Since honing is a high-precision process, it is also relatively expensive. Therefore, it is only used in components that demand the highest level of precision. It is typically the last manufacturing operation before the part is shipped to a customer. The dimensional size of the object is established by preceding operations, the last of which is usually grinding. Then the part is honed to improve a form characteristic such as surface finish, roundness, flatness, cylindricity, or sphericity.

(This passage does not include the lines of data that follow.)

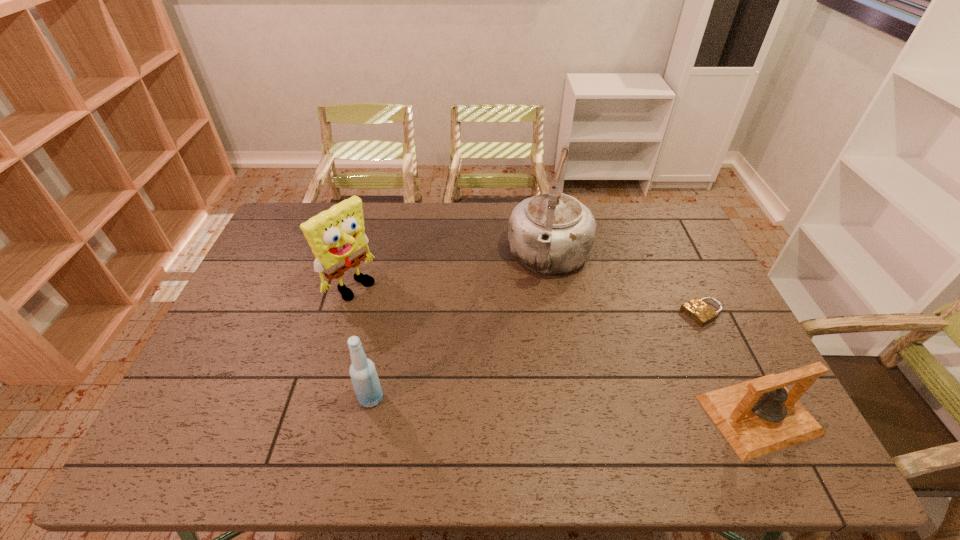
Identify the location of vacant region between the leftmost object and the tallest object. (451, 272).

Locate an element on the screen. Image resolution: width=960 pixels, height=540 pixels. vacant space that's between the fourth tallest object and the fourth shortest object is located at coordinates (555, 350).

The width and height of the screenshot is (960, 540). In order to click on blank region between the fourth tallest object and the sponge in this screenshot , I will do `click(555, 350)`.

The height and width of the screenshot is (540, 960). What are the coordinates of `unoccupied position between the second shortest object and the third object from right to left` in the screenshot? It's located at (654, 336).

Identify the location of free space between the second shortest object and the tallest object. (654, 336).

Where is `free point between the third shortest object and the padlock`? This screenshot has width=960, height=540. free point between the third shortest object and the padlock is located at coordinates (537, 355).

You are a GUI agent. You are given a task and a screenshot of the screen. Output one action in this format:
    pyautogui.click(x=<x>, y=<y>)
    Task: Click on the unoccupied area between the third object from right to left and the second object from left to right
    The image size is (960, 540).
    Given the screenshot: What is the action you would take?
    pyautogui.click(x=460, y=328)

Find the location of `vacant space that is in between the kettle and the second object from left to right`. vacant space that is in between the kettle and the second object from left to right is located at coordinates (460, 328).

At what (x,y) coordinates should I click in order to perform the action: click on vacant region between the shortest object and the bell. Please return your answer as a coordinate pair (x, y). This screenshot has width=960, height=540. Looking at the image, I should click on (731, 364).

What are the coordinates of `vacant space that is in between the leftmost object and the fourth tallest object` in the screenshot? It's located at [x=555, y=350].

==Performance advantages of honed surfaces==
Since honing is a relatively expensive manufacturing process, it can only be economically justified for applications that require very good form accuracy. The improved shape after honing may result in a quieter running or higher-precision component.

==Cross-hatch finish==
Engine cylinders are honed to produce a cross-hatch pattern that retains lubricating oil and promotes proper piston ring seating and sealing. A glazed cylinder wall can reduce oil retention and interfere with ring seating, leading to blow-by and increased wear.
Although brake rotors and flywheels are also given controlled surface finishes, those finishes are intended to optimize friction and component bedding rather than to retain lubricant.

==Plateau finish==
A cylinder-liner finishing process that combines a load-bearing plateau surface with cross-hatched oil-retaining valleys.
The process is intended to balance lubricant retention, friction reduction, and wear resistance.
Excessively deep honing grooves increased wear, whereas shallow plateau-honed textures provided the most favorable tribological performance.